One of the Miami criminal lawyers at DMT recently enrolled a client into the program. Last May, a college student from UM was caught smoking marijuana in his Coral Gables dormitory. Larry McMillan, Esq. who represents the student, was quoted as saying, "It was a wake-up call for him and it shook him to the core. He could have blown it with the puff of a pipe. He is now doing community service hours. He realizes that the opportunities to come to this country and study of very limited." Without the U-LEAD program, the student would have been arrested and faced charges in county court. He would have faced expulsion from school and potential immigration consequences had he entered a plea to the charge. However, if he successfully completes the requirements set forth, no arrest will be made and he can complete his college education.
The pilot program created by the university currently has 80 students enrolled in the program. To successfully complete the program, students are required to complete community hours, pay fines and cooperate with university police. Miami defense attorneys, prosecutors and the police all agree that the program is a "valuable chance at redemption" for first time offenders accused with possession of marijuana or drug paraphernalia.. Leon County and Tallahassee, Florida has a similar program which recently came online that allows for the issuance of a citation in lieu of an arrest for minor non-violent crimes. Some cities and other South Florida universities are considering similar programs.

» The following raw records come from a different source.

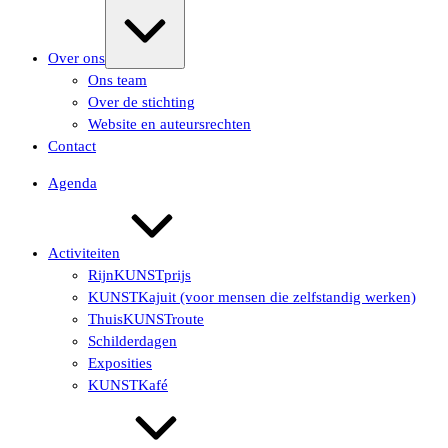
Uitvouwen/samenvouwen
Over ons
Ons team
Over de stichting
Website en auteursrechten
Contact
Agenda
Activiteiten
RijnKUNSTprijs
KUNSTKajuit (voor mensen die zelfstandig werken)
ThuisKUNSTroute
Schilderdagen
Exposities
KUNSTKafé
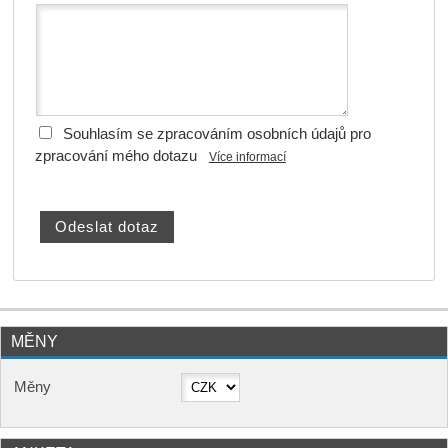
Souhlasím se zpracováním osobních údajů pro
zpracování mého dotazu
Více informací
MĚNY
Měny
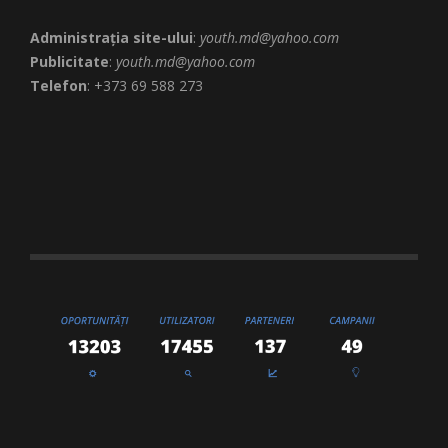
Administrația site-ului
:
youth.md@yahoo.com
Publicitate
:
youth.md@yahoo.com
Telefon
: +373 69 588 273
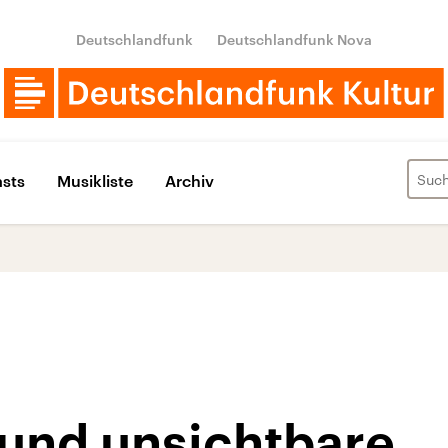
Deutschlandfunk
Deutschlandfunk Nova
sts
Musikliste
Archiv
 und unsichtbare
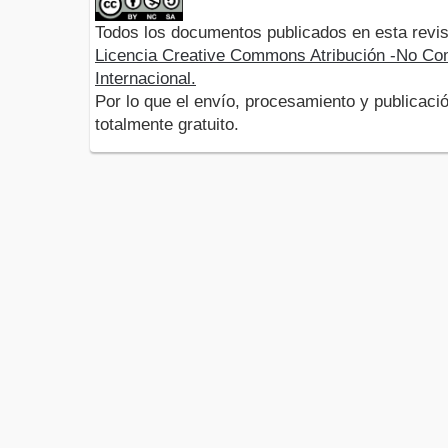
Todos los documentos publicados en esta revis
Licencia Creative Commons Atribución -No Com
Internacional.
Por lo que el envío, procesamiento y publicació
totalmente gratuito.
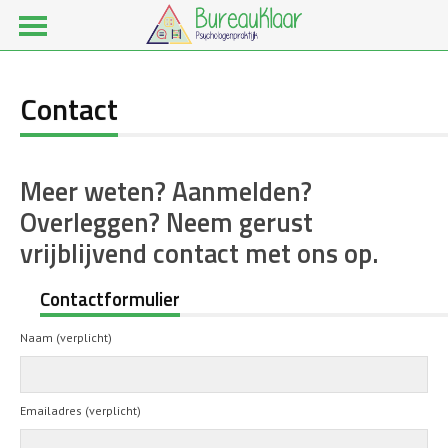
Contact
Meer weten? Aanmelden?
Overleggen? Neem gerust
vrijblijvend contact met ons op.
Contactformulier
Naam (verplicht)
Emailadres (verplicht)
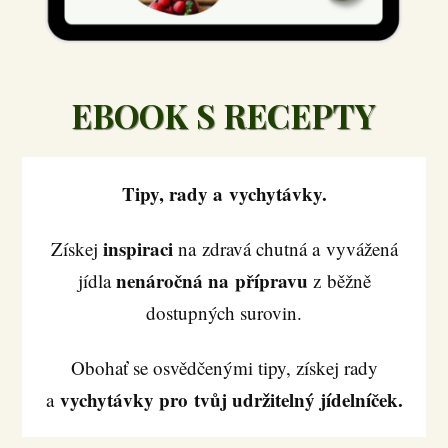
EBOOK S RECEPTY
Tipy, rady a vychytávky.
inspiraci
Získej
na zdravá chutná a vyvážená
nenáročná na přípravu
jídla
z běžně
dostupných surovin.
Obohať se osvědčenými tipy, získej rady
vychytávky pro tvůj udržitelný jídelníček.
a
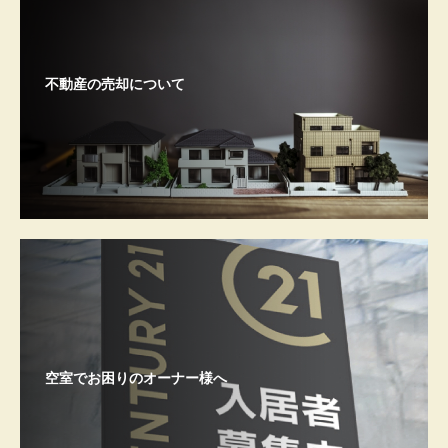
不動産の売却について
空室でお困りのオーナー様へ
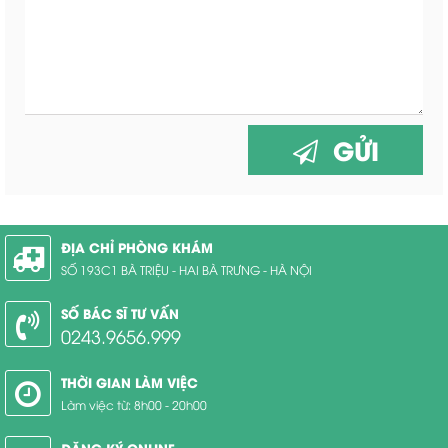
GỬI
ĐỊA CHỈ PHÒNG KHÁM
SỐ 193C1 BÀ TRIỆU - HAI BÀ TRƯNG - HÀ NỘI
SỐ BÁC SĨ TƯ VẤN
0243.9656.999
THỜI GIAN LÀM VIỆC
Làm việc từ: 8h00 - 20h00
ĐĂNG KÝ ONLINE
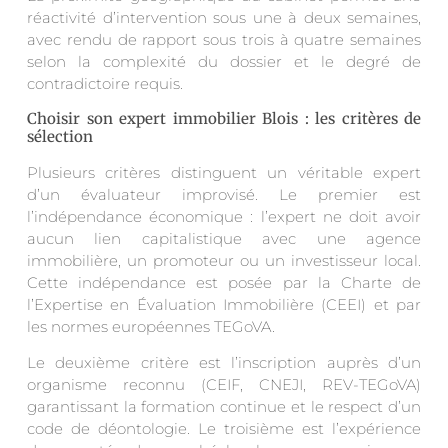
réactivité d’intervention sous une à deux semaines,
avec rendu de rapport sous trois à quatre semaines
selon la complexité du dossier et le degré de
contradictoire requis.
Choisir son expert immobilier Blois : les critères de
sélection
Plusieurs critères distinguent un véritable expert
d’un évaluateur improvisé. Le premier est
l’indépendance économique : l’expert ne doit avoir
aucun lien capitalistique avec une agence
immobilière, un promoteur ou un investisseur local.
Cette indépendance est posée par la Charte de
l’Expertise en Évaluation Immobilière (CEEI) et par
les normes européennes TEGoVA.
Le deuxième critère est l’inscription auprès d’un
organisme reconnu (CEIF, CNEJI, REV-TEGoVA)
garantissant la formation continue et le respect d’un
code de déontologie. Le troisième est l’expérience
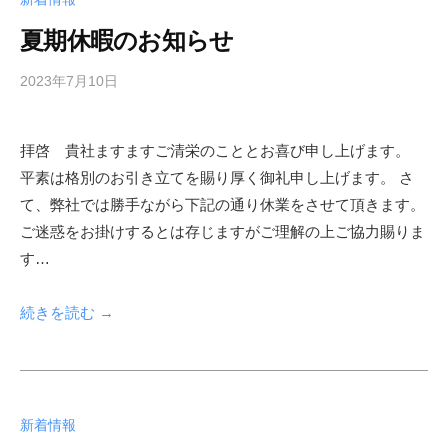
向
夏期休暇のお知らせ
け
サ
2023年7月10日
b
イ
y
ト
s
拝啓 貴社ますますご清栄のこととお喜び申し上げます。
h
平素は格別のお引き立てを賜り厚く御礼申し上げます。 さ
f
a
て、弊社では勝手ながら下記の通り休業をさせて頂きます。
d
ご迷惑をお掛けするとは存じますがご理解の上ご協力賜りま
m
す…
i
n
続きを読む →
新着情報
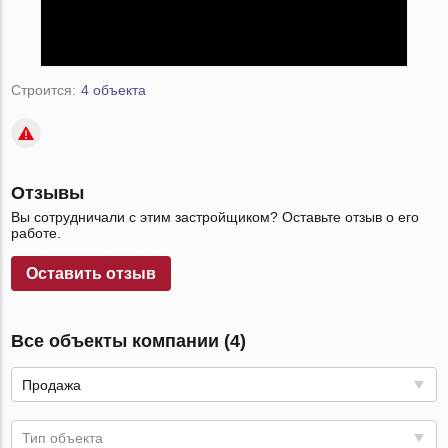
Строится:
4 объекта
Отзывы
Вы сотрудничали с этим застройщиком? Оставьте отзыв о его
работе.
Оставить отзыв
Все объекты компании (4)
Продажа
Тип объекта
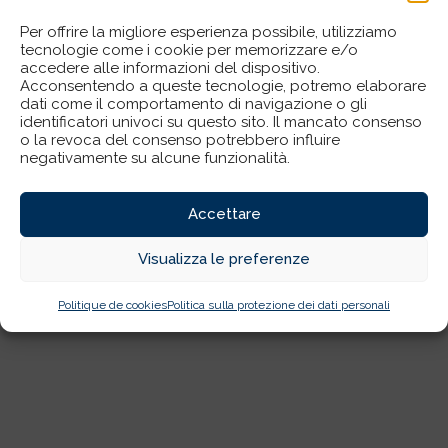
Per offrire la migliore esperienza possibile, utilizziamo
tecnologie come i cookie per memorizzare e/o
accedere alle informazioni del dispositivo.
Acconsentendo a queste tecnologie, potremo elaborare
dati come il comportamento di navigazione o gli
identificatori univoci su questo sito. Il mancato consenso
o la revoca del consenso potrebbero influire
negativamente su alcune funzionalità.
Accettare
Visualizza le preferenze
Politique de cookies
Politica sulla protezione dei dati personali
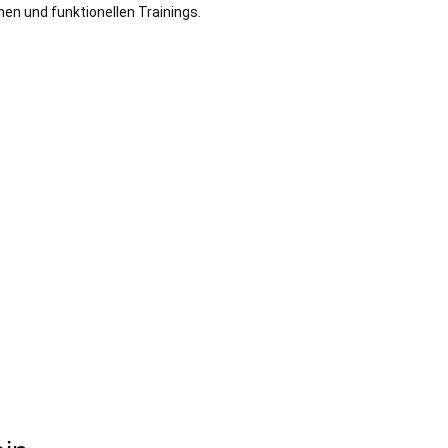
en und funktionellen Trainings.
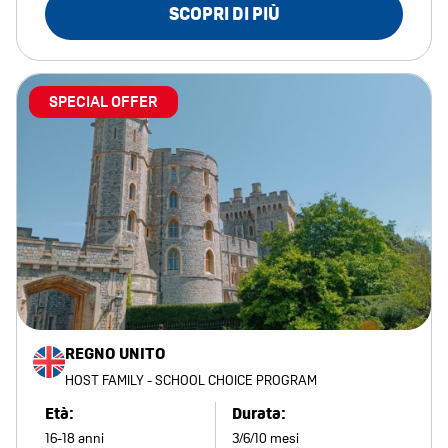
SCOPRI DI PIÙ
SPECIAL OFFER
REGNO UNITO
HOST FAMILY - SCHOOL CHOICE PROGRAM
Età:
Durata:
16-18 anni
3/6/10 mesi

Authorities are in favor of expanding the program to alleviate the stress placed on the county court. Last year, 51,400 misdemeanor arrests were made causing significant congestion to the system. To date the UM program has been successful. Only three or the 80 students enrolled have been bounced out of the program. To qualify for the program, a participant must have been caught with less than 20 grams of marijuana or drug paraphernalia. If a student qualifies, they are required to review a series of forms. Program representatives suggest that the students reveal the problem to their parents for the sole purpose of retaining a criminal law firm to guide the student and the parents through the system. If a student rejects the program or fails to complete the conditions set forth, an arrest and prosecution will be sought by UM and the state attorney's office.
Students are required to complete 25 community service hours, donate $200 to a victim relief fund, and pay a $200 administration fee used to fund the program. Students enrolled in the program are subject to random urine tests and must provide the source of the marijuana. Students are also required to take a drug awareness course and take a tour of the courthouse. The program is similar to the state's pre-trial diversion program with the only difference being that an arrest is never effectuated. The program is attempting to encompass other offense such as possession of a false identification and alcohol violations. All common offense committed on a college campus.
U of Miami Helps Students Facing Minor Pot Charges, Miami Herald.com, December 22, 2012.